33Sur le plan technique de l’histoire de la cotation de l’archivage, il reste de belles enquêtes à mener grâce à ces inventaires de 1328-1329. La confrontation entre les analyses dorsales des pièces du chartrier Valois, qui sont le résultat du travail des clercs engrangeant les actes au fur et à mesure de leur archivage, et les analyses de l’inventaire de Jean Laigle serait ainsi utile pour apprécier le travail d’interprétation et de synthèse de l’équipe chargée du transfert du chartrier. Le repérage de la totalité des mains ayant inscrit ces mentions dorsales, dont on voit qu’elles sont aisément repérables, nous donnerait une idée du nombre de clercs qui ont eu à traiter des archives et des périodes durant lesquelles des campagnes d’identification des contenus des actes ont été lancées. Pour en dire tout l’intérêt en quelques mots, on s’aperçoit que les analyses d’un acte de 1300 (Chartres A 11, J 171 A, no 19) et d’un acte de 1312 (Chartres B 7, J 171 A, no 30) ont été rédigées par un seul et même scribe. Si l’on retrouve plus tard encore les traces de cette écriture, au début des années 1320 par exemple, il est probable qu’il s’agisse d’une campagne d’identification des actes en prévision du versement au Trésor ; si cette écriture ne dépasse pas les années 1310, elle pourra être considérée comme celle d’un scribe chargé des archives courantes ou d’une affaire particulière, durant le temps de Charles de Valois. Le dossier Valois reste ouvert. L’enquête ne fait que commencer.
Annexe
ANNEXES
1-Description de la tour de Nesle, dans laquelle sont contenus les titres que Jean laigle doit recenser (JJ 268, fo 1 v°) :
« Premièrement est assavoir que en la d(ic)te tour a II huches dont l’une est petite et l’autre est plus grant en laquelle a une saichet scellé ou quel il a aucun joyaus qui vindrent grant pieca leens si com(m)e l’en dit et ne scet l’en dont il vindrent lequel saichet monseigneur a eu et en a len lettre de lui donnée le XXIIe jour de fevrier l’an mil CCC XXVII de laquelle la teneur est ci dessous en marge.

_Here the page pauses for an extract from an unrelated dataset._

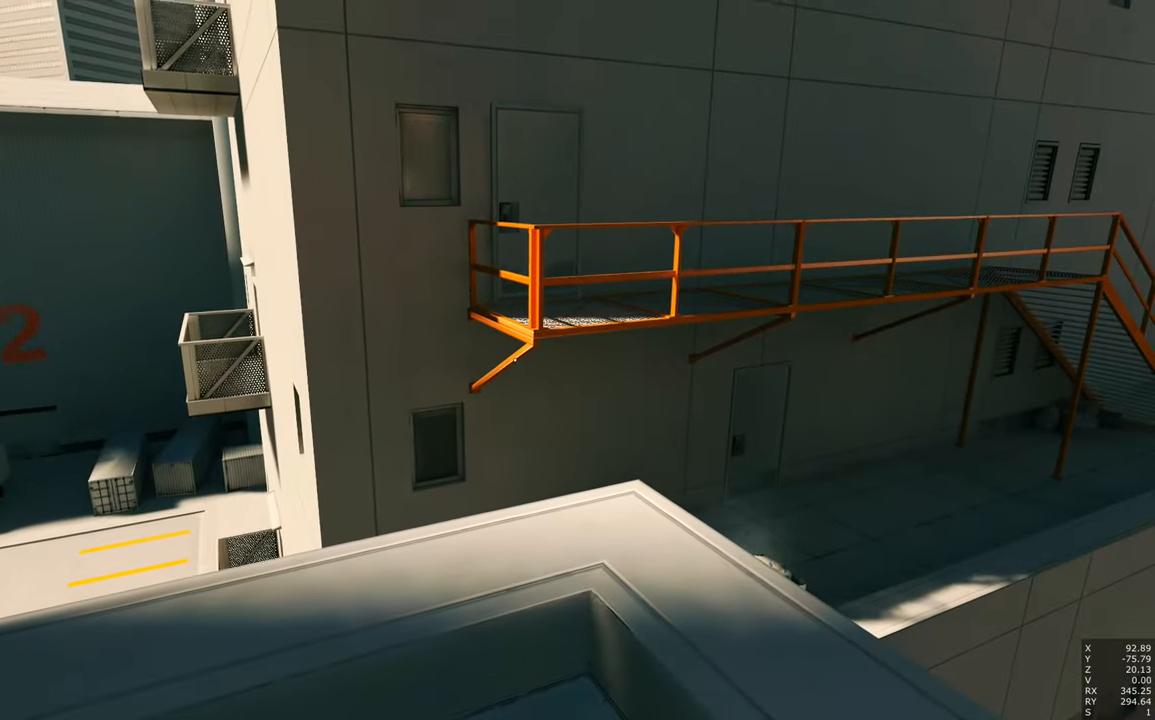
{"keys": [], "mouse": [], "events": [[133, "d", "down"], [283, "d", "up"]]}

Item en icelle huche sont aucunes boistes scellées es quelles sont aucuns assaiz de monnoies si comme l’en dit
Ajout :
Item en en la d(ic)te tour a un coffre senz serreure ouquel a plusieurs lettres bullées qui furent octroiées a monseigneur Challes conte de Valois pour le voyage qu’il fist en Sezille, en Toscanne et en Romanie pour l’empire de Constentinoble les quiex sont specifiées cy dedenz entre les lettres du mariage de monseigneur Challes conte de Vallois et madame l’emperiz de Constantinoble.
Item un autre coffre viel serreure ou il a un orillier broudé de soie a escuçons pour parer un autel lequel est en la chapelle le roy devers mestre Pierre Julien en sa garde.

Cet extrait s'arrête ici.